Altı dakika önce onu rüyasından uyandıran şey kesinlikle uyarılmasıydı. Uyandığında teninde hafif bir ıslaklık vardı, saç dipleri de bütün vücudu gibi nemlenmişti terden. Altında kontrol etmekte zorlandığı bir sertlik vardı ve bir an olsun yok olmuyordu. Ne yapacağını bilemeden tavanı izliyor, uykusu kaçtığı için ve yanında mışıl mışıl uyuyan sevgilisini rahatsız etmemek için kıpırdamamaya çalışırken çok daha fazla kıpırdıyordu.

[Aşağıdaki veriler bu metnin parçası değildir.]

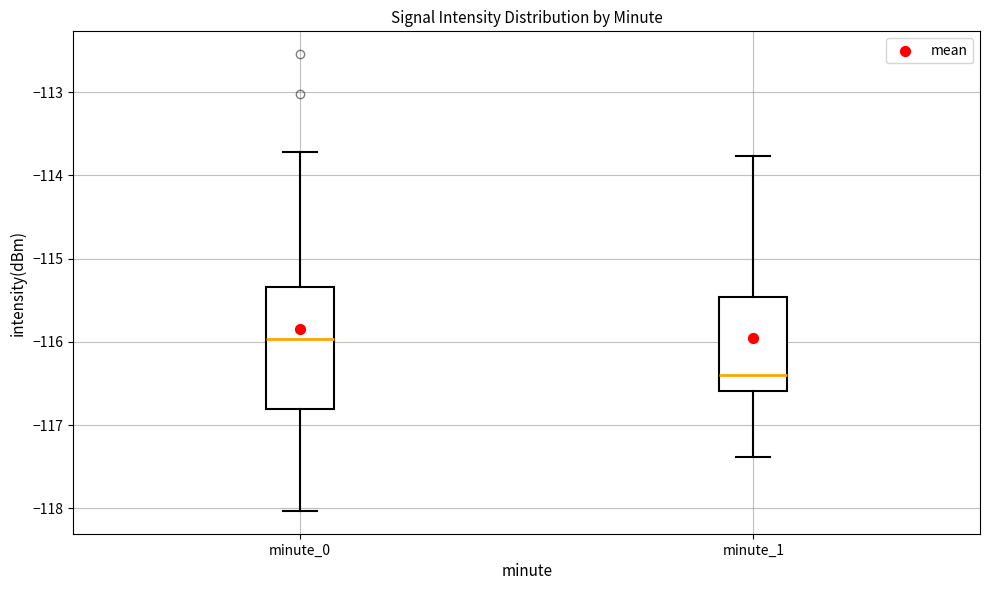

Which box's median line is the lowest?

minute_1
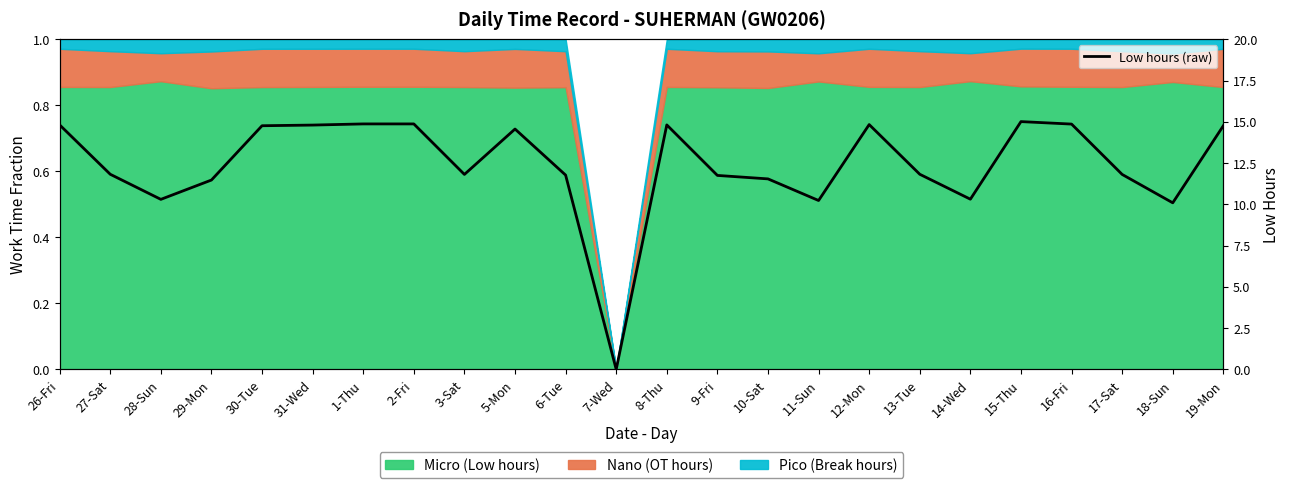

Reading right to left, list all the values displayed in this chart.

14.8	10.1	11.8	14.9	15.0	10.3	11.8	14.8	10.2	11.5	11.8	14.8	0.0	11.8	14.6	11.8	14.9	14.9	14.8	14.8	11.5	10.3	11.8	14.8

" Off." diye mırıldandı, günlerdir ağzından hiç düşmediği gibi. Bunun böyle geçmeyeceğini hissettiğinde sırtı ona dönük bir şekilde uyuyan sevgilisine dönmüş, bir kolunu belinden sallandırarak ona yaklaşmıştı. O da diğerleri gibi oldukça yorulmuştu ki kafasını yastığa koyar koymaz uyuyakalmıştı. Jiminse rüyasında onu pek masum bir halde görmediğinden her şeyden çok onu istiyordu. Ona bir türlü doymak bilmiyordu çünkü bu esmer tenin bir büyüsü vardı. Jimin bunun bağımlılık yarattığından adı kadar emindi. Parmağını hafifçe onun şortunun beline sürterken ne yaptığını kendisi de bilmiyordu fakat artık kontrol edecek iradesi ve isteği kalmamıştı.

Gecenin bir saatiydi ve Jimin sevgilisini istiyordu. Kuruyan dudaklarını ıslatıp esmer tenin üzerine bastırdığında birkaç saniye karşı tepki bekledi ama alamadı. Parmakları hafifçe şortun belinden aşağıya doğru kayarken parmak uçlarını hafifçe ona sürttü, vücudu istekle kasıldığında inlememek için kendini zor tuttu çünkü bu çok komik bir durum olurdu.

Nefesi sıklaştığında avucunu ona bastırıp dokunmaktan fazlasını yaptığında Namjoon'un yerinde biraz kıpırdandığını hissetti, elinin baskısını arttırırken küçük öpücükler kondurmaya devam etti omzuna. " Sevgilim." diye mırıldandı kısık sesle. Onu ürpertmek istemiyordu. " Hyung." Ağlarcasına seslendiğinde Namjoon biraz daha kıpırdansa da onu tam olarak uyandırabilmiş değildi.

Elini biraz daha aşağıya indirip şortunun ucundan çıplak tenine dokunduğunda elektrik çarpmışçasına dönmüş gibi hissetmişti, o yüzden biraz daha hızlı davranıp elini şortunun içine doğru kaydırdı. " Jimin?"

Hırıltılı sesi Jimin için o an dünyanın en güzel melodisi gibi gelmişti, elini bastırdı ve onun aralanmış gözlerinin iyice açılmasına sebep oldu. Jimin diğer elini onun saçlarına çıkardığında bacaklarını birbirine bastırmıştı. " Sana ihtiyacım var." diye mırıldandı Jimin. Elini bacaklarından çekip çıplak bedeninde gezdirdiğinde Namjoon ona doğru dönerek tamamen sırt üstü uzandığında Jimin daha fazla dayanamadı, kendini onun dizlerinin üzerine oturacak şekilde konumladı. Namjoon bu sırada kendine gelmek için büyük bir çaba sarf ediyordu.
" Sevgilim saat kaç tanrı bilir?"

" Tanrı şu an ne durumda olduğumu çok iyi biliyor." demişti Jimin bedenine ona bastırarak. Kafasını geriye attıktan sonra hızlı bir nefes vermiş ve ellerini onun şortuna doğru uzatmıştı. " Lütfen. İstediğimi yapmama izin ver."